Il existe trois types d’unions en droit français, ne produisant pas les mêmes effets juridiques en cas de vente, d’achat d’un bien immobilier par l’un des partenaires.

PACS

Lorsque les partenaires achètent un bien immobilier ensemble, il est soumis au régime de l’indivision. Sauf mention spécifique dans l’acte de vente, le bien est réputé appartenir indivisément à chacun pour moitié. Cependant, lorsque l’un des partenaires d’un PACS achète un bien seul, il convient de vérifier la date de conclusion du PACS car la législation a été modifiée en 2007. Pour les PACS conclus entre le 01/01/2000 et le 31/12/2006, la loi prévoit une présemption d’indivision pour les biens acquis pendant le PACS, à moins que l’acte d’acquisition n’en dispose autrement. Pour les PACS conclus à partir du 01/01/2007, la législation est différente, chaque partenaire conserve la propriété des biens qu’il achète seul, sauf si la convention de PACS contient une disposition différente.

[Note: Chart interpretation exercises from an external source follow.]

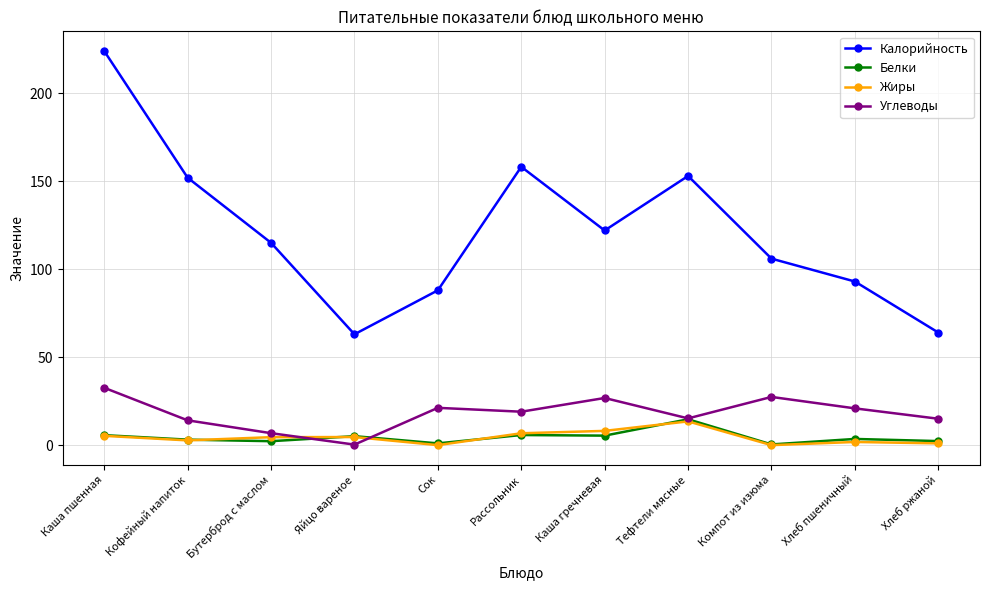

True or false: Жиры has a value of 9.1 at Сок.

False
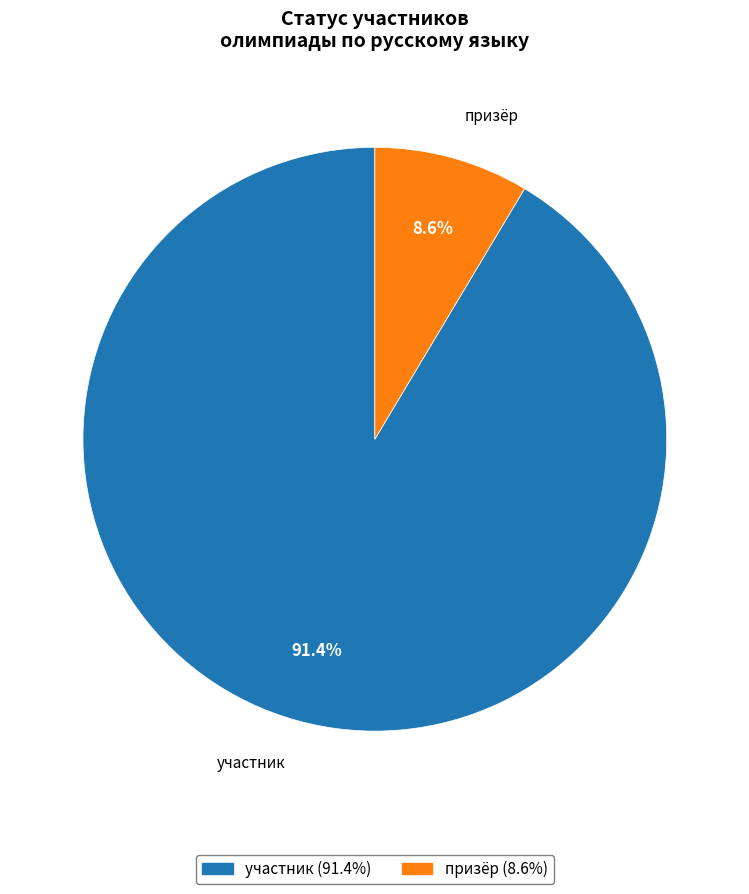

What is the largest slice in the pie chart?

участник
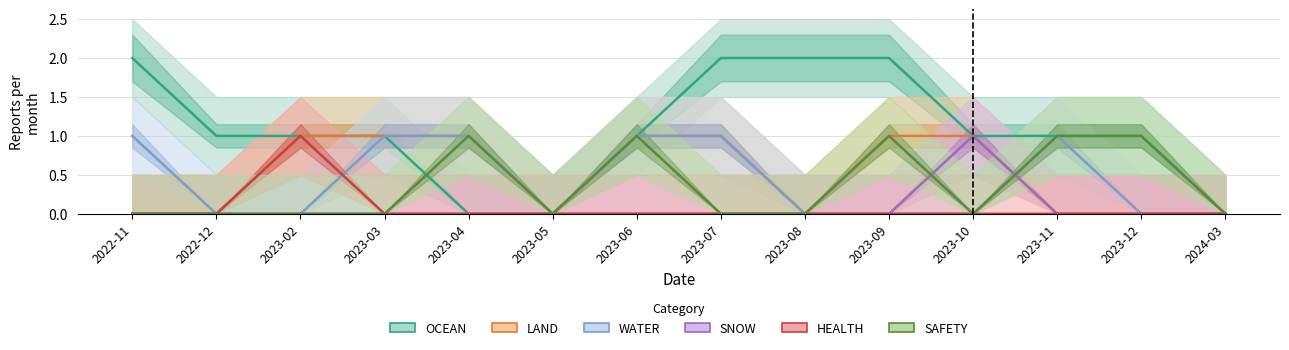

What is the spread (max minus min) of values at 2022-11?

2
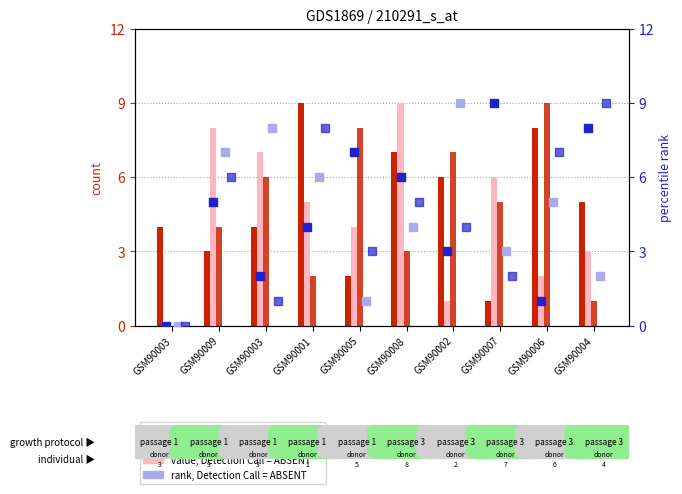

Which series has the widest spread of Y values?

col_4 (value, Detection Call=ABSENT)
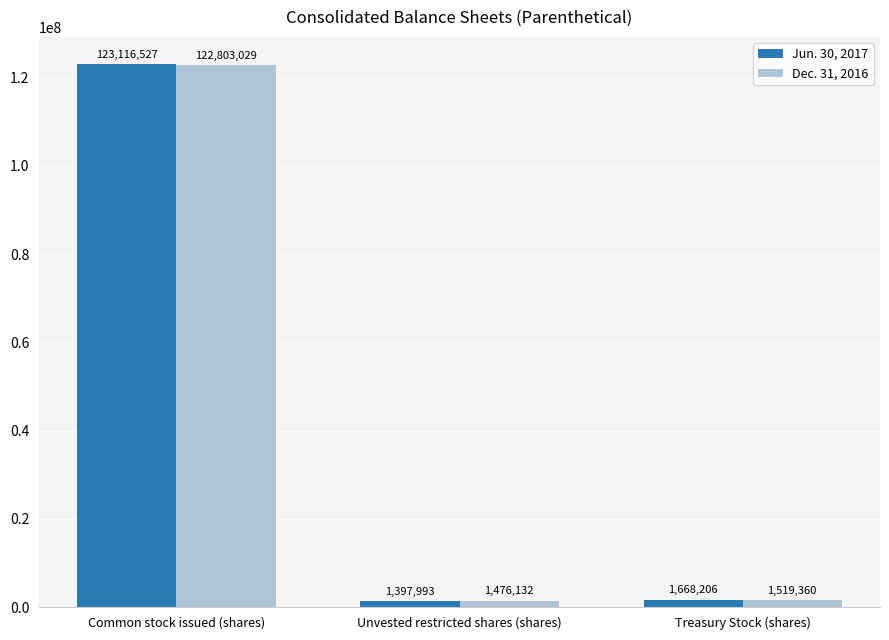

At how many categories does at least one series exceed 64085451?

1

Vente du logement du couple

La vente de la résidence principale du couple nécessite l’accord des deux partenaires lorsqu’il est leur propriété commune, qu’il s’agisse d’un bien indivis ou d’un bien commun. En revanche lorsque le bien n’appartient qu’à l’un des deux partenaires, est-il nécessaire d’obtenir l’accord de celui qui n’est pas propriétaire ? D’un point de vue juridique, la réponse est simple : seul un couple marié bénéficie d’une protection lors de la vente de la résidence principale. L’article 215 du Code Civil, prévoit que lorsque le logement de famille appartient en nom propre à l’un des époux, il est primordial d’obtenir l’accord de l’époux non propriétaire, soit par un acte séparé, soit dans le mandat.

En cas de divorce

Les règles du mariage s’appliquent tant que le divorce n’est pas prononcé. La protection du logement de famille s’applique donc même si les époux sont séparés de fait, et tant qu’ils ne sont pas divorcés. Il est donc impératif d’obtenir l’accord de l’époux non propriétaire pour vendre le bien.

L’un des époux refuse de vendre, que faire ? Il faudra l’intervention du juge aux affaires familiales, qui pourra ordonner la vente du bien.

Le régime de la communauté légale

L’époux marié sous le régime de la communauté légale devra financer l’achat du bien immobilier par de l’argent qui lui est propre à hauteur de la moitié au moins du coût de l’acquisition. Une clause est alors insérée dans le compromis de vente. A défaut, le bien entre dans la communauté.